Problem statement: Your job with the data below: print everything from the line that holds "M 7,1535 L 80,1573 L 69,1595 L 7,1563 Z" down to the line that holds "<!-- border -->", ends included, exactly, and nothing else.

Exercise materials:
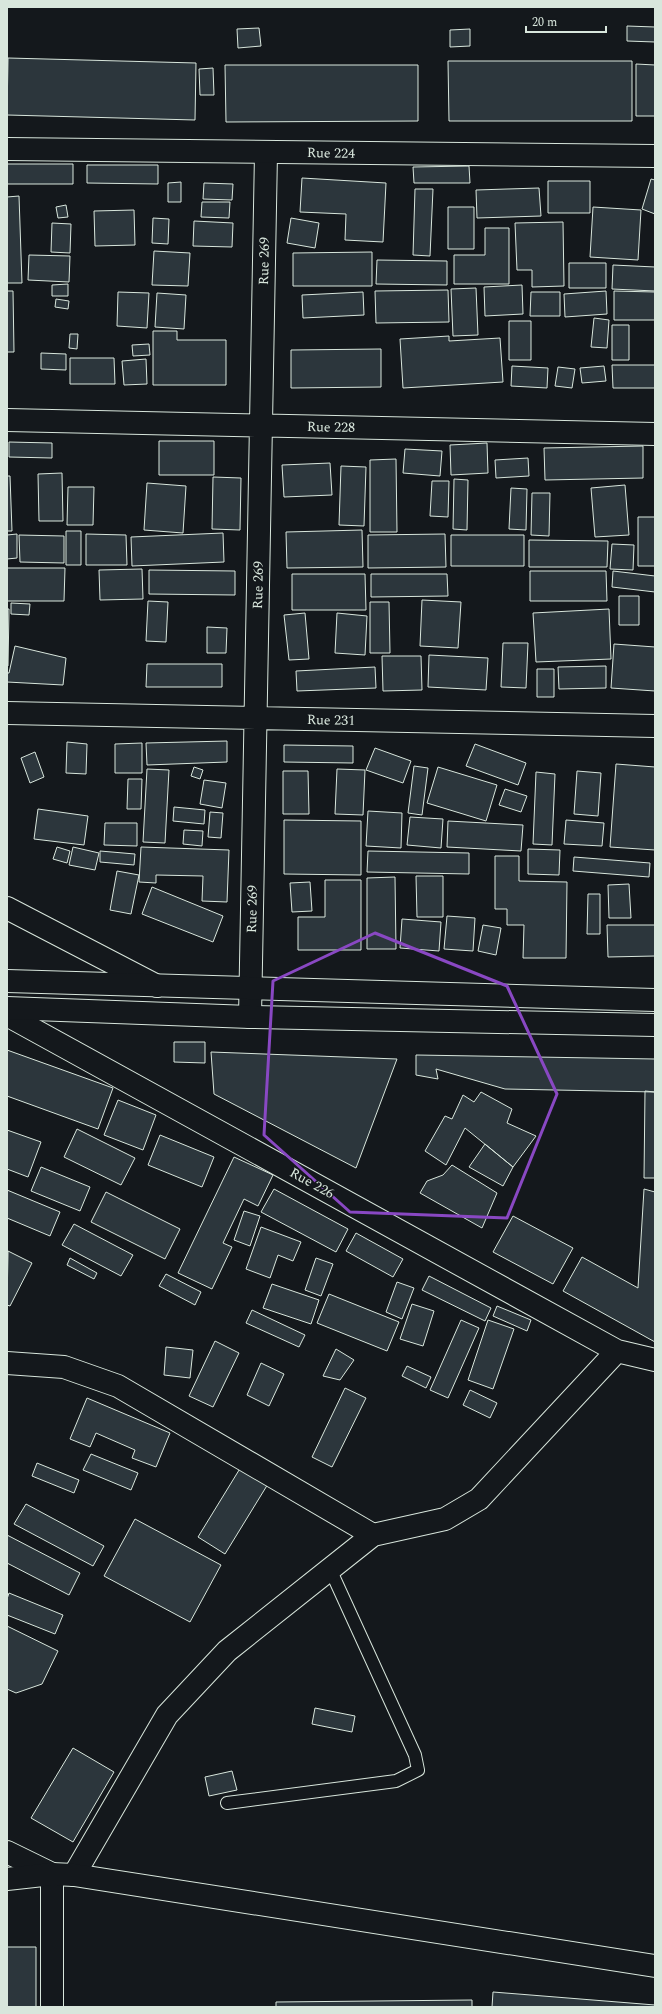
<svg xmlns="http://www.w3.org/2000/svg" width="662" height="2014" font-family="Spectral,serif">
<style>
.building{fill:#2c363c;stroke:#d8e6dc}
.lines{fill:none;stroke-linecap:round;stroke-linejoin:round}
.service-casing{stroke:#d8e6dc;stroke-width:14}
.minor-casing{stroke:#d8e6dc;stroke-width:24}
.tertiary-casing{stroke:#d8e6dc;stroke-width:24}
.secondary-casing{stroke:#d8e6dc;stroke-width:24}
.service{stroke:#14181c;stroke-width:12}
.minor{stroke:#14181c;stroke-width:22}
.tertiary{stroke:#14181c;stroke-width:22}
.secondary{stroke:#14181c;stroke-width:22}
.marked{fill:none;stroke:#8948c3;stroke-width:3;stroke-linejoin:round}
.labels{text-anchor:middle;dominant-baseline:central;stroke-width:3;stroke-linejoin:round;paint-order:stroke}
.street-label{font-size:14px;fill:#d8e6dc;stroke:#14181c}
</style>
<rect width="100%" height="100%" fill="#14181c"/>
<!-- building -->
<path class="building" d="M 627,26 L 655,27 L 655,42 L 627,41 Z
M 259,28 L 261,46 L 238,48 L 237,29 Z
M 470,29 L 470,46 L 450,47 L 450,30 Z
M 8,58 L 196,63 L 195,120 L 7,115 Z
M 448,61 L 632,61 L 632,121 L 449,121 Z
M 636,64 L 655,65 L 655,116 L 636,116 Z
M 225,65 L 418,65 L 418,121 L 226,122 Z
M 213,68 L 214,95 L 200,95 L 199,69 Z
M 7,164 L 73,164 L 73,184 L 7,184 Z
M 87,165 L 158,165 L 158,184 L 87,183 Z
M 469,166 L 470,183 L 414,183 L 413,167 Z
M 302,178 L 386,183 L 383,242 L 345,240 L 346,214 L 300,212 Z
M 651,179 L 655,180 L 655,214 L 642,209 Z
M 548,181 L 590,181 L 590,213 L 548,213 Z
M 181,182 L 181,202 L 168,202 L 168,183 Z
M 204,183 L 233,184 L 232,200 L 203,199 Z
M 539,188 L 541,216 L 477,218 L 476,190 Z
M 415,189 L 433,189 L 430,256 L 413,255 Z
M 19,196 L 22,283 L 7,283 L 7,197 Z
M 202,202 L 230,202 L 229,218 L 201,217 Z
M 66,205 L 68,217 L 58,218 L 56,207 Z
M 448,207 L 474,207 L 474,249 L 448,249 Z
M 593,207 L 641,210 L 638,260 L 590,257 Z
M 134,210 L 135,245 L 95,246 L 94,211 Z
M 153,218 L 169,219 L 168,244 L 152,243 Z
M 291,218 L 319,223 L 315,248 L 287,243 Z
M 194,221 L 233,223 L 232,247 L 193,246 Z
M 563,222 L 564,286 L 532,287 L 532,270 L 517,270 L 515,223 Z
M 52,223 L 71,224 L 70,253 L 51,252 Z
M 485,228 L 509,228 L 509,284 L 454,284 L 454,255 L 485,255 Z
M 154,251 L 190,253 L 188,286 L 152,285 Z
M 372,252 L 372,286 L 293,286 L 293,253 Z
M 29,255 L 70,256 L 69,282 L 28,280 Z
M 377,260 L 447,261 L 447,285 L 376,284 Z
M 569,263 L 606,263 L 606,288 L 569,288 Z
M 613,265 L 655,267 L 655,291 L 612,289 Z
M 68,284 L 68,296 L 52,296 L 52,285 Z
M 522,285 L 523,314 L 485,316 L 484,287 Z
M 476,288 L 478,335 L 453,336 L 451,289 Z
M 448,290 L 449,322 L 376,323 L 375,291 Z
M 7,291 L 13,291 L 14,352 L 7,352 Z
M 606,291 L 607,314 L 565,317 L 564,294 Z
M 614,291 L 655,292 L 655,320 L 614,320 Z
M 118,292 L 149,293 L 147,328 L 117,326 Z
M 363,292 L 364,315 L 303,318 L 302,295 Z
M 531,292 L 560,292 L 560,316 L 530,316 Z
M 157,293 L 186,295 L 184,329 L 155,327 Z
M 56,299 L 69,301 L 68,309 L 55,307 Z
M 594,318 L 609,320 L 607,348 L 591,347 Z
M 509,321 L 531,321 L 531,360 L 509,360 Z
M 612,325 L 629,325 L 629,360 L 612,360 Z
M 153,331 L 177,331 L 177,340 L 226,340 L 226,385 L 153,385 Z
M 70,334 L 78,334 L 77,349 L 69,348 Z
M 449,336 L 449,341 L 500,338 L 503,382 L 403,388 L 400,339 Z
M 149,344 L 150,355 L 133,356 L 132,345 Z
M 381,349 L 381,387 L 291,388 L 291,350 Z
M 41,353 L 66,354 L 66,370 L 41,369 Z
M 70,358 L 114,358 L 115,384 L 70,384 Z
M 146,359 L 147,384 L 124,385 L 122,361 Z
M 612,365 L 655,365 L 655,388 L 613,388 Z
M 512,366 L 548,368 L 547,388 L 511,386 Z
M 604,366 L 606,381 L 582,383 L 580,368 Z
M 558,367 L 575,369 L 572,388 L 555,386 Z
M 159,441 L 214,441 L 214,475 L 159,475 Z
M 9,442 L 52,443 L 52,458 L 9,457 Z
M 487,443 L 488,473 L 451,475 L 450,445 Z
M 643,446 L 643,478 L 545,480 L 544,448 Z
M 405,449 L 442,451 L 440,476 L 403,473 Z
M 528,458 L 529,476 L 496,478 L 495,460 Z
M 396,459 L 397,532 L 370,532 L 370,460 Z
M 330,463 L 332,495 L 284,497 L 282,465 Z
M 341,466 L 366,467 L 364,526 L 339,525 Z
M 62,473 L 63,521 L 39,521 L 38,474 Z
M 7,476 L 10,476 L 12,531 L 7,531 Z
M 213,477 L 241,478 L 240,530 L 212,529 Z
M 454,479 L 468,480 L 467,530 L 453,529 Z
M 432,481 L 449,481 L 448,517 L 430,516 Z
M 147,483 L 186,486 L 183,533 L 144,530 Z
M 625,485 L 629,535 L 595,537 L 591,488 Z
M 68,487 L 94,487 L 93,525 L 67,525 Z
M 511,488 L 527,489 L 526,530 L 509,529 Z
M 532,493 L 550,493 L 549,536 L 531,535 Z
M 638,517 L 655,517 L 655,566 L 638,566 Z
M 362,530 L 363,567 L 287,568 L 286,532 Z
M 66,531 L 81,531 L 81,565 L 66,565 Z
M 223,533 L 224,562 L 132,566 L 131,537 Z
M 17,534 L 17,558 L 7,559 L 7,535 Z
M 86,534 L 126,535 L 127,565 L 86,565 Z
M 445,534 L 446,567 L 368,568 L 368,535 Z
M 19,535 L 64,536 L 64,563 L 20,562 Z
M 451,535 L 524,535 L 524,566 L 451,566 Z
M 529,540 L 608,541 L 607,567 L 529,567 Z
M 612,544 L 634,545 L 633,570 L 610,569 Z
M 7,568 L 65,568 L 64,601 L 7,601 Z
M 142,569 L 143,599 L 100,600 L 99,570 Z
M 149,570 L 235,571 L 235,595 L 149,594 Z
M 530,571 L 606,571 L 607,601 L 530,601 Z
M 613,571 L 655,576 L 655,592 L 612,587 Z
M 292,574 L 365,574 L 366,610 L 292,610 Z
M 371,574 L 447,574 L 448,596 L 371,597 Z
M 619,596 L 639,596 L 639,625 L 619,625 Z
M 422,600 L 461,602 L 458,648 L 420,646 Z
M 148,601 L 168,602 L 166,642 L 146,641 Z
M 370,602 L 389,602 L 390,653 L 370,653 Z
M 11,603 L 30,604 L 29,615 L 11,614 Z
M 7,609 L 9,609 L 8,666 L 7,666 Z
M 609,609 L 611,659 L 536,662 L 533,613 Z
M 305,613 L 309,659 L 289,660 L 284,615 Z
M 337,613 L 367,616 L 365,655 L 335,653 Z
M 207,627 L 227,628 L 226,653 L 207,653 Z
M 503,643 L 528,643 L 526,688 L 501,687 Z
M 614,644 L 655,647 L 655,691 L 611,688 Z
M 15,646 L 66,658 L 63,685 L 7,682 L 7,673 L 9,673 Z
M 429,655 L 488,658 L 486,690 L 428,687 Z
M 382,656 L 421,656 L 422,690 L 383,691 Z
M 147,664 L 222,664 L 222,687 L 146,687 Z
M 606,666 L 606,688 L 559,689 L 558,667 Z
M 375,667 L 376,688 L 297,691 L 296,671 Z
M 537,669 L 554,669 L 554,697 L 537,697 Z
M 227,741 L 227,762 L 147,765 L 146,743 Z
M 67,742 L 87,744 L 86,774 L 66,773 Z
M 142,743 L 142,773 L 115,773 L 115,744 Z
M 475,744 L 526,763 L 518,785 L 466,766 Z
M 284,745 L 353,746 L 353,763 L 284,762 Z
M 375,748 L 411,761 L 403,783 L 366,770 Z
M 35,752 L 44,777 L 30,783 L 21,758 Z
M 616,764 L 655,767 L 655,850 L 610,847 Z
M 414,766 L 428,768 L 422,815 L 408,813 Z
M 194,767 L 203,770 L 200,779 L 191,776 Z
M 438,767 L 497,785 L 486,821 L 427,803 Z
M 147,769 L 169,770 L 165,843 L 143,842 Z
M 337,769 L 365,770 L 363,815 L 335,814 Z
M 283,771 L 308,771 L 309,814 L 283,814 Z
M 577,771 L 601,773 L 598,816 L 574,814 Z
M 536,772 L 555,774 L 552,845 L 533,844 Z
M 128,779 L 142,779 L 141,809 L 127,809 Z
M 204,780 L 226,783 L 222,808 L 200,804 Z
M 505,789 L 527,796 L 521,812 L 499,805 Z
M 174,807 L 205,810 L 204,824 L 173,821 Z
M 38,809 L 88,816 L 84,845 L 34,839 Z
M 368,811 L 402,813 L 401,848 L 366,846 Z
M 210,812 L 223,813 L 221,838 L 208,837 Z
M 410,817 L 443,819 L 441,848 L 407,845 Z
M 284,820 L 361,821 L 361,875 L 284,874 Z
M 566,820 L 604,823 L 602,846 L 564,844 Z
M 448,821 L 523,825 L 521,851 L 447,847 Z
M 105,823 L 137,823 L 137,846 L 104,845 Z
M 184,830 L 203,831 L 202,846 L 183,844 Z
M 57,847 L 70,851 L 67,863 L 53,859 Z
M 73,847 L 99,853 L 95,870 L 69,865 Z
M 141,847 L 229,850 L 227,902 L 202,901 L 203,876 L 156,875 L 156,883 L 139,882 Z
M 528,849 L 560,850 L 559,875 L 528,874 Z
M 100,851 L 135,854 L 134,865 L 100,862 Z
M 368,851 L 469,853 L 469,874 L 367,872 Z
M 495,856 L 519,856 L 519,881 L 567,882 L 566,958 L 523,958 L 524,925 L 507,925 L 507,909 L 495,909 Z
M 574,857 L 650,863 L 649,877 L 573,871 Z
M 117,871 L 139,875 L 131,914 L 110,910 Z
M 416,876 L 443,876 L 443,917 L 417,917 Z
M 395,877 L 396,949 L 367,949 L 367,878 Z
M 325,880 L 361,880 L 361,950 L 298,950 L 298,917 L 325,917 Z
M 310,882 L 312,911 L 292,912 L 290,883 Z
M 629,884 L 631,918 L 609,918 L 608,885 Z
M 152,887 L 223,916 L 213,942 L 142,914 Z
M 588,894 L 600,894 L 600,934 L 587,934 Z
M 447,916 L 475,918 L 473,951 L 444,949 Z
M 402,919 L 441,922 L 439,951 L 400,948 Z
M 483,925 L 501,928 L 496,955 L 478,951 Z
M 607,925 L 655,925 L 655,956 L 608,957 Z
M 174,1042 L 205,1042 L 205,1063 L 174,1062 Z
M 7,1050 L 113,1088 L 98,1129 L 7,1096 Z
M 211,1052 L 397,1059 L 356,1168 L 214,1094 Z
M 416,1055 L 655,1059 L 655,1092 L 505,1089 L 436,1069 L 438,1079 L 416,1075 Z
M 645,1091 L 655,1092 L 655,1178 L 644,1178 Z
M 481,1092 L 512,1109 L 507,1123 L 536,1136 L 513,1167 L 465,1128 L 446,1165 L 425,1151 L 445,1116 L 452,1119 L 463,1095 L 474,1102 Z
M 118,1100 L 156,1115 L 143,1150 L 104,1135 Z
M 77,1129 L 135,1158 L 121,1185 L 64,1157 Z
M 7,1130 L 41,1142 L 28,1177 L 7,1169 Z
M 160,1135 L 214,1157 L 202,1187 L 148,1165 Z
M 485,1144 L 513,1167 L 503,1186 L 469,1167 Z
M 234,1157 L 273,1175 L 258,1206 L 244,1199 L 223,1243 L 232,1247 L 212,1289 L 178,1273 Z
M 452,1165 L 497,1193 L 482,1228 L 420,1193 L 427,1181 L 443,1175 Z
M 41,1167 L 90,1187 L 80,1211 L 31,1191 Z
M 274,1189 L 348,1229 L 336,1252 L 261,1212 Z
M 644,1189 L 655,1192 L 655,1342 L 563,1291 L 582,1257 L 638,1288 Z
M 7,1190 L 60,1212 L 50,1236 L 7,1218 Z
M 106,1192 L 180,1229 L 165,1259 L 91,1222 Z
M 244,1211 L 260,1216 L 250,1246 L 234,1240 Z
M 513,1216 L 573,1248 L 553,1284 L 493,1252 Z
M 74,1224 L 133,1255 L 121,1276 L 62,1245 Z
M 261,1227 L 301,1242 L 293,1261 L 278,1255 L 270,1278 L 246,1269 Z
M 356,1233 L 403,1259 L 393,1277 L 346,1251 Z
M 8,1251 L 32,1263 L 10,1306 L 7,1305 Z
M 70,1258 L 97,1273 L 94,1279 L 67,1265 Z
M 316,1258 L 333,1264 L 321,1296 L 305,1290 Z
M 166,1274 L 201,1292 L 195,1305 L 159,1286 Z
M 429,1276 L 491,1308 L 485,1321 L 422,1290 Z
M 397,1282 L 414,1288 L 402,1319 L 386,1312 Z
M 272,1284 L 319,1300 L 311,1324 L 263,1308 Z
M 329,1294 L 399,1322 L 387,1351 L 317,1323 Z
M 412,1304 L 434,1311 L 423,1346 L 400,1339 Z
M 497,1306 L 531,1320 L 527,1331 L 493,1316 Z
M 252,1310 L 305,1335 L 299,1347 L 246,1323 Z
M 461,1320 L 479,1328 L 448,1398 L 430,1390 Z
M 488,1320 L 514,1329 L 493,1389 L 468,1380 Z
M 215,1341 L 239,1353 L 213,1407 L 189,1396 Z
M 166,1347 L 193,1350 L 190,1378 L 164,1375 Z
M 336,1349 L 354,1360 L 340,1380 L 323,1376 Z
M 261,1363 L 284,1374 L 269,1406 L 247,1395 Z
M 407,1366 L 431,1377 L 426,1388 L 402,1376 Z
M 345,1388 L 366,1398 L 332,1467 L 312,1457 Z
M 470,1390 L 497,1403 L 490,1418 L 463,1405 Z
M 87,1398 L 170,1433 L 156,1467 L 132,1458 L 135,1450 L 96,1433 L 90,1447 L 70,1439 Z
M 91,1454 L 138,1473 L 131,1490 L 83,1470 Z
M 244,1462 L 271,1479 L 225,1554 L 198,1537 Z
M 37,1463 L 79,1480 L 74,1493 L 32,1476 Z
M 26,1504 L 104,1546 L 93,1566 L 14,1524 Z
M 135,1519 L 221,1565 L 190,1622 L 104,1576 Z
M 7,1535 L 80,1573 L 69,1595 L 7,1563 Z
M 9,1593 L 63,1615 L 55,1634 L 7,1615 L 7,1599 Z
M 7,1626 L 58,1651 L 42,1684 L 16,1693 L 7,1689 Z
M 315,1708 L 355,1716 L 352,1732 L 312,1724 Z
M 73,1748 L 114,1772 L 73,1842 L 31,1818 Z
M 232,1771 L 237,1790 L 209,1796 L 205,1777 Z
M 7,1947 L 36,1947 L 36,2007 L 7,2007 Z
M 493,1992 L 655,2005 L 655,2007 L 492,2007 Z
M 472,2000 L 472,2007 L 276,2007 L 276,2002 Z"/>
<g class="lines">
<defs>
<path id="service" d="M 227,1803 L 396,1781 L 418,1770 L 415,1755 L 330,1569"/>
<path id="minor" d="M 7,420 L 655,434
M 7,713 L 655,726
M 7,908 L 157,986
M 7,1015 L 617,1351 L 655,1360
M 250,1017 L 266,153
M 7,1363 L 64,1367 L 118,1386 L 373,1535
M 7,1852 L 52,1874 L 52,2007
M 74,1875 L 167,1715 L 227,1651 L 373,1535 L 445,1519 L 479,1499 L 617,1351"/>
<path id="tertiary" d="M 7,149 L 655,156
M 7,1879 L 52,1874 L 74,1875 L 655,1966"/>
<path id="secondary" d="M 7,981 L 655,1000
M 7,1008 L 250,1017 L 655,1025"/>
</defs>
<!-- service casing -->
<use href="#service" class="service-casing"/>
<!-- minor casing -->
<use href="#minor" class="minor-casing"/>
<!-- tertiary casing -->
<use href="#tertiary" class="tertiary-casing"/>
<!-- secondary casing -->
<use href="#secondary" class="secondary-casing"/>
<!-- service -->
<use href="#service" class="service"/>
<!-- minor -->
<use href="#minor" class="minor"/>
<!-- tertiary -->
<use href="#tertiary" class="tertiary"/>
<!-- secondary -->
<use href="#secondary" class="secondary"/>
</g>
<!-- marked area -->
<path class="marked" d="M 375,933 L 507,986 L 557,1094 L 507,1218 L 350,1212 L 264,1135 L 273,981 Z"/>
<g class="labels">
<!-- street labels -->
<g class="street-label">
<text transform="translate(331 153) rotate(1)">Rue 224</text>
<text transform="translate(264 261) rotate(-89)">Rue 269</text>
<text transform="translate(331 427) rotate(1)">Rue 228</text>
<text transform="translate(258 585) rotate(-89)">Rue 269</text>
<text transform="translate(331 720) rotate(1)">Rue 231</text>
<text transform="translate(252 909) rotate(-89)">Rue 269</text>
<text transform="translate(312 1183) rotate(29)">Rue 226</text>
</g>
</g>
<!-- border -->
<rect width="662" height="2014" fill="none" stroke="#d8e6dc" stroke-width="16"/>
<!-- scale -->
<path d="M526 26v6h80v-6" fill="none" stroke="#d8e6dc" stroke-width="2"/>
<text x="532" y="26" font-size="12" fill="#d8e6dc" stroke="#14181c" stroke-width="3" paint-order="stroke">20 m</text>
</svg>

Final answer:
M 7,1535 L 80,1573 L 69,1595 L 7,1563 Z
M 9,1593 L 63,1615 L 55,1634 L 7,1615 L 7,1599 Z
M 7,1626 L 58,1651 L 42,1684 L 16,1693 L 7,1689 Z
M 315,1708 L 355,1716 L 352,1732 L 312,1724 Z
M 73,1748 L 114,1772 L 73,1842 L 31,1818 Z
M 232,1771 L 237,1790 L 209,1796 L 205,1777 Z
M 7,1947 L 36,1947 L 36,2007 L 7,2007 Z
M 493,1992 L 655,2005 L 655,2007 L 492,2007 Z
M 472,2000 L 472,2007 L 276,2007 L 276,2002 Z"/>
<g class="lines">
<defs>
<path id="service" d="M 227,1803 L 396,1781 L 418,1770 L 415,1755 L 330,1569"/>
<path id="minor" d="M 7,420 L 655,434
M 7,713 L 655,726
M 7,908 L 157,986
M 7,1015 L 617,1351 L 655,1360
M 250,1017 L 266,153
M 7,1363 L 64,1367 L 118,1386 L 373,1535
M 7,1852 L 52,1874 L 52,2007
M 74,1875 L 167,1715 L 227,1651 L 373,1535 L 445,1519 L 479,1499 L 617,1351"/>
<path id="tertiary" d="M 7,149 L 655,156
M 7,1879 L 52,1874 L 74,1875 L 655,1966"/>
<path id="secondary" d="M 7,981 L 655,1000
M 7,1008 L 250,1017 L 655,1025"/>
</defs>
<!-- service casing -->
<use href="#service" class="service-casing"/>
<!-- minor casing -->
<use href="#minor" class="minor-casing"/>
<!-- tertiary casing -->
<use href="#tertiary" class="tertiary-casing"/>
<!-- secondary casing -->
<use href="#secondary" class="secondary-casing"/>
<!-- service -->
<use href="#service" class="service"/>
<!-- minor -->
<use href="#minor" class="minor"/>
<!-- tertiary -->
<use href="#tertiary" class="tertiary"/>
<!-- secondary -->
<use href="#secondary" class="secondary"/>
</g>
<!-- marked area -->
<path class="marked" d="M 375,933 L 507,986 L 557,1094 L 507,1218 L 350,1212 L 264,1135 L 273,981 Z"/>
<g class="labels">
<!-- street labels -->
<g class="street-label">
<text transform="translate(331 153) rotate(1)">Rue 224</text>
<text transform="translate(264 261) rotate(-89)">Rue 269</text>
<text transform="translate(331 427) rotate(1)">Rue 228</text>
<text transform="translate(258 585) rotate(-89)">Rue 269</text>
<text transform="translate(331 720) rotate(1)">Rue 231</text>
<text transform="translate(252 909) rotate(-89)">Rue 269</text>
<text transform="translate(312 1183) rotate(29)">Rue 226</text>
</g>
</g>
<!-- border -->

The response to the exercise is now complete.